Leadership is an essential political question for voters

Pick your Chris. Hipkins or Luxon? PHOTOS: OTAGO DAILY TIMES
Pick your Chris. Hipkins or Luxon? PHOTOS: OTAGO DAILY TIMES
The Council of Trade Unions (CTU) has been criticised this week for a series of attack ads against the National Party.

The adverts carry the lines "out of touch" and "too much risk" beneath a photo of a serious-looking Christopher Luxon. National MPs were quick to leap on the adverts, describing them as personal and nasty ad hominem.

The ad campaign was bad timing for Labour. National’s failure to announce a new policy at its campaign launch left Labour’s strongest attack line on it open. Luxon had not offered anything new to shift the tax policy topic topic off the news cycle, so questions about whether the policy breaches international trade and tax agreements were still being asked on the day of the launch. It has been the surest attack ground for Labour in the last few weeks because there is substance in its criticism.

But the timing of the CTU adverts now gives National a platform for faux outrage about personality politics. And it gives Luxon the opportunity to take the higher ground in the contest of the two Chrises. The next couple of weeks, in advance of the televised leaders debates, are crucial for political positioning. Labour, and its allies, can not afford any more own goals.

This election campaign will focus on the two Chrises in a campaign style not unlike 2017.

Neither has been elected into the role of prime minister. Like Bill English, Hipkins was anointed as PM by a charismatic and highly regarded incumbent. That’s a horrible way to start the job. Like English, Hipkins was a solid, hardworking and reliable minister, and like English, so far at least, lacks the spark that triggers our enthusiasm. We want to like our leaders, or better yet to be like them. Hipkins is the guy next door, reliable yes, but not an exciting prospect.

Then again, neither is Luxon. He can be compared to a small degree to Jacinda Ardern, in that he is a new face. Like Ardern did for Labour, he has given National supporters a clean slate on which to write their desires and he is undoubtedly bringing in the cash.

But his political experience has not required him to be agile or creative and he does not present as a person naturally inclined to either. He studiously practises his lines, and stays staunchly on message but that does not inspire confidence about his ability to be nimble when circumstances warrant.

His consistent response to criticisms of his tax policy announcements, for example, has been to say some version of "I have every confidence in our numbers". That just means "trust me".

Therefore, National and Luxon himself are making this election campaign about him, about both his approach to important matters and his personal integrity. National’s cries of unfairness in the face of the CTU ads are, in reality, little more than a useful distraction.

I do not think it is necessarily a bad thing having a campaign focused on leadership. In fact I think it is essential.
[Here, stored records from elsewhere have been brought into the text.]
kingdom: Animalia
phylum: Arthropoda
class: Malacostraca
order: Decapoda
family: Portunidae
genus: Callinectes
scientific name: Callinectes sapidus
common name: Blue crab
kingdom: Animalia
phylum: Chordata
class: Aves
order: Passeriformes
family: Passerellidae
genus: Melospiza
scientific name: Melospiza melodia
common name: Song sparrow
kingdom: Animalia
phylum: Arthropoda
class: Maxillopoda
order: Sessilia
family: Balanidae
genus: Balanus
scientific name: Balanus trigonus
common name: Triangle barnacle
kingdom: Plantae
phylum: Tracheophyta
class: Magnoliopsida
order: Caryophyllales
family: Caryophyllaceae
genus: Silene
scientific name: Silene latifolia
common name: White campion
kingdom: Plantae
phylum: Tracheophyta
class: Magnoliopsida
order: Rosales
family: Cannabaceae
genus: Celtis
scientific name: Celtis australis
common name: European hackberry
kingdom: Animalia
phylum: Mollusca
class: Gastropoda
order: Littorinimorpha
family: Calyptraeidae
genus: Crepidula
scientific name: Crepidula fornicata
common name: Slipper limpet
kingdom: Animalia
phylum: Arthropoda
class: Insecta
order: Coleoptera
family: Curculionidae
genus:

It is always frustrating for the other parliamentary parties because they get locked out of the two-party, two-leader, anti-MMP battle. But when when the two most likely prime ministerial candidates have had no or very little experience in that role we do need to understand them better.

Election campaigns are the most uncontrollable and risky political environments for senior politicians. As individuals, they are on the road fulltime, travelling long distances in a day, up early for morning interviews and asleep late after candidate meetings and more interviews. They are also doing the day job managing staff, fighting fires, dousing dramas and trying to keep everything running as planned.

And they have families who have to suffer the public criticisms and attacks on the people they love. Election campaigns can be brutal.

So while the strategies are drawn up, the key messages emailed out and everyone is whipped, cajoled and tidied up for cameras, it really does not take much at all to turn the tables on a campaign and therefore on the leaders. Whatever the issue is that upsets the horse (including a Winston Peters-ridden one) the key thing we should be looking for is how the leaders handle it when things go bad.

On whose side do they choose to stand? How considered are they, how decisive and were they fair in that decision? Do they blame others and get dirty or can they keep a calm head? Can they rally public confidence on their worst day? Their choices will reflect their values.

The last six years have been really hard for Aotearoa New Zealand and the next six don’t look like they will be any easier. We need to know how the two Chrises will be guided by their values before they represent our interests in governing our country.

Metiria Stanton Turei is a law lecturer at the University of Otago and a former Green Party MP and co-leader.